1. Cuéntanos de tu negocio (como se lo contarías a un amigo)
Qué vendes, a quién, en qué zona trabajas y qué te hace diferente. No necesitas redacción bonita — de un audio de WhatsApp de 3 minutos sale el mejor material. Frases como "nosotros sí llegamos el mismo día" o "llevamos 20 años en esto" son oro para tu página.
2. Fotos de lo que ofreces
Las que tengas: trabajos terminados, tu local, tu equipo, tus productos. Consejos rápidos: con luz de día quedan mejor, en horizontal sirven más, y manda las originales (no capturas de pantalla, que pierden calidad). ¿No tienes fotos?

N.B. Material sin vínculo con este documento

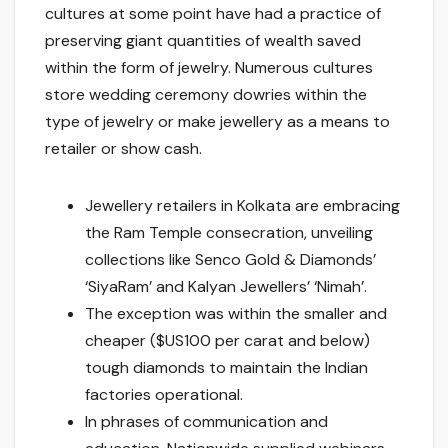
cultures at some point have had a practice of
preserving giant quantities of wealth saved
within the form of jewelry. Numerous cultures
store wedding ceremony dowries within the
type of jewelry or make jewellery as a means to
retailer or show cash.
Jewellery retailers in Kolkata are embracing
the Ram Temple consecration, unveiling
collections like Senco Gold & Diamonds’
‘SiyaRam’ and Kalyan Jewellers’ ‘Nimah’.
The exception was within the smaller and
cheaper ($US100 per carat and below)
tough diamonds to maintain the Indian
factories operational.
In phrases of communication and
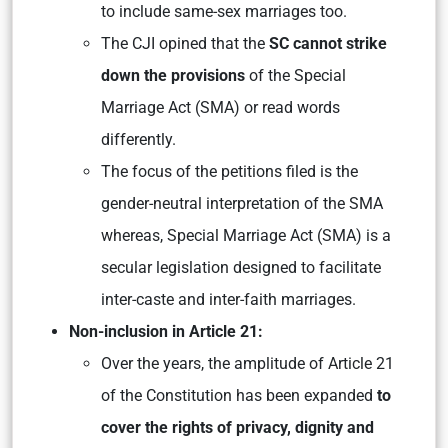
to include same-sex marriages too.
The CJI opined that the
SC cannot strike
down the provisions
of the Special
Marriage Act (SMA) or read words
differently.
The focus of the petitions filed is the
gender-neutral interpretation of the SMA
whereas, Special Marriage Act (SMA) is a
secular legislation designed to facilitate
inter-caste and inter-faith marriages.
Non-inclusion in Article 21:
Over the years, the amplitude of Article 21
of the Constitution has been expanded
to
cover the rights of privacy, dignity and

No pasa nada — se arranca con banco de imágenes profesional y las vas sumando después.
3. Tu logo y colores
Mándalo en la mejor calidad que tengas. ¿Solo existe en una lona o una tarjeta? También sirve como referencia. ¿No tienes logo? Tampoco es freno: una identidad base (logo + colores) se diseña como parte del proyecto — de hecho lo explicamos aquí.
4. Los textos clave (o los datos para escribirlos)
Tus servicios con una descripción corta de cada uno, tus preguntas frecuentes (las que te hacen TODOS los clientes), y por qué elegirte. Si escribir no es lo tuyo, manda la información en desorden — audios, notas, lo que sea — y deja que la redacción la haga el profesional.
5. Referencias de estilo
¿Hay páginas que te gustan (aunque sean de otro giro)? ¿Prefieres algo elegante y serio, o colorido y cercano? Dos o tres ejemplos dicen más que mil palabras y ahorran rondas de cambios.
6. Tus datos de contacto exactos
El WhatsApp donde SÍ contestas, teléfono, correo, dirección (si tienes local), horarios y tus redes sociales. Parece obvio, pero un dígito equivocado en el teléfono de tu web son clientes marcándole a otro.
Regla de oro: no esperes a tener todo "perfecto" para empezar. Una página en línea con el 80% de tu información vende más que una página perfecta que nunca se lanzó.
En resumen
Tu diseñador pone la técnica; tú pones lo que nadie más sabe: tu negocio. Seis cosas, un WhatsApp, y tu página deja de ser pendiente eterno para convertirse en tu mejor vendedor.